By Babafemi Ojudu
WE NIGERIANS talk about unity, yet every election exposes our deepest fractures. Ethnicity isn’t just politics it’s poison. I’ve seen it in boardrooms, at elite gatherings, even in the intimacy of marriage. Until we confront this sickness head-on, our future will remain hostage to the lie of “it’s our turn”.
Let me stoke this fire again.
The debate about ethnicity and our choices is one we must never allow to die down. We must keep talking, keep educating, until we purge our people of this disease. For that is what it is, a national malaise that blinds us to our reality.
Ethnicity, tribalism, clannishness—call it what you will, has become the politician’s most convenient weapon. It is often wrapped in the garb of love for “our people.” But don’t be fooled. It is a lie. A big lie. As Chinua Achebe once warned, “When suffering knocks at your door and you say there is no seat for him, he tells you not to worry because he has brought his own stool.”
The “love” politicians profess in the name of tribe is nothing but love of self.
Let me shock you with a story. One morning, I woke up to a call from an old friend, a professor who has spent most of his adult life abroad, not some online yobbo shouting “Yoruba nasan” on social media. Calm, rational, exposed.
Or so I thought. “Femi,” he said, “I can’t wrap my head around your campaign for another Ogun man to be president. Haven’t we had enough of them? For me, it is time for an Ekiti man, an ara oke, to be president.” He went further. He was busy working to ensure a “southerner” becomes governor in Ekiti.
I was stunned. This is Ekiti, where you can drive from one end to the other in less than an hour. Ilawe in the South is barely 15 minutes from Ado, the capital in the Central. And here was a professor, who has dined with the world’s best minds, telling me it must be our turn. I was pissed, truly angered. So, the Ijebu man I was supporting was suddenly no longer Yoruba? I gave him a piece of my mind. We didn’t speak again for years.

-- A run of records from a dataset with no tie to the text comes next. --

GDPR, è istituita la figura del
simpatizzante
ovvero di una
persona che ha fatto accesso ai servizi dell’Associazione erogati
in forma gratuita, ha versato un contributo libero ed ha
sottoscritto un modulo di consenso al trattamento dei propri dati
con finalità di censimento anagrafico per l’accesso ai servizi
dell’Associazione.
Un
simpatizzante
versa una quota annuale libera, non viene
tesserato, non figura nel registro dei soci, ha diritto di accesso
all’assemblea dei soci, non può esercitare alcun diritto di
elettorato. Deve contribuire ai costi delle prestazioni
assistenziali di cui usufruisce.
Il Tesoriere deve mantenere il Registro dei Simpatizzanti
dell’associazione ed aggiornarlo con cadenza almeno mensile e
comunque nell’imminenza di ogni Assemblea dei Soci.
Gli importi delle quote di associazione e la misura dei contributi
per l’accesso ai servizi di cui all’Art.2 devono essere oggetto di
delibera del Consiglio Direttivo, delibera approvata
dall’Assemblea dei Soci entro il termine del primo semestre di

Another scene: I was once on a flight to Owerri with some top government officials. I casually asked a fellow traveler if he was from Enugu. He nearly leapt out of his skin: “What makes you think I’m Wawa?” he barked. Until that moment, I didn’t even know what Wawa was. But from his reaction, I realized there was a subgroup in the East, considered lower to his class. Imagine! These are the same divisions that stink to high heaven and cripple our common progress.
And it is everywhere. Look at the simmering war between Hausas and Fulanis in the North. In my journalism years, we lumped them together, thinking they shared a common interest in holding Nigeria down. We kept shouting Hausa/ Fulani Oligarchy in headlines after headlines. Alas, another fallacy.
I, too, have felt the impact of these fault lines in a personal way. I met my wife more than 30 years ago when her parents were dead set against her marrying an Ijebu man. Cosmopolitan as they were, they drew the line there. I came along—an Ekiti man—and the matter was resolved. Same Yoruba, same culture, yet the prejudice was like that of Tutsis and Hutus.
Just imagine for a minute that we have a Yoruba country. You think the quarrel will end? No! The battle will simply move to who among the Egbas, Ekiti, Ijebus, Ibadan, Oyo, Ilaje, Akoko, Igbomina, or Ara Oke will dominate. And the Lagosians will continue their condescending slur: “Ara Oke.” Even among Ijebus, the Remos, a subgroup within a subgroup always assert their difference and superiority.

When and where will this end?
Nigeria is bleeding from these endless divisions: macro, micro, and now nano. And as long as we keep retreating into them, our politics will remain poisoned, our progress delayed. Like Wole Soyinka said in one of his essays “tribalism is the foulest mouthpiece of the exploiters of ignorance, the manipulators of the unenlightened.”
It is time to do something about it. And the first step is to keep speaking, to keep challenging this rotten logic of “it’s our turn.” For until we rise above it, we will remain a people permanently in chains—shackled not by colonial masters or neo- colonialism but by ourselves.
Until then, our anthem of progress will remain stuck on repeat: a song of what could have been.
So I ask: can Nigeria ever rise above the poisoned logic of tribe and turn, or are we condemned to keep fighting smaller and smaller battles until nothing is left of the whole?
What do you think? Can we break these chains, or are we too, wedded to them?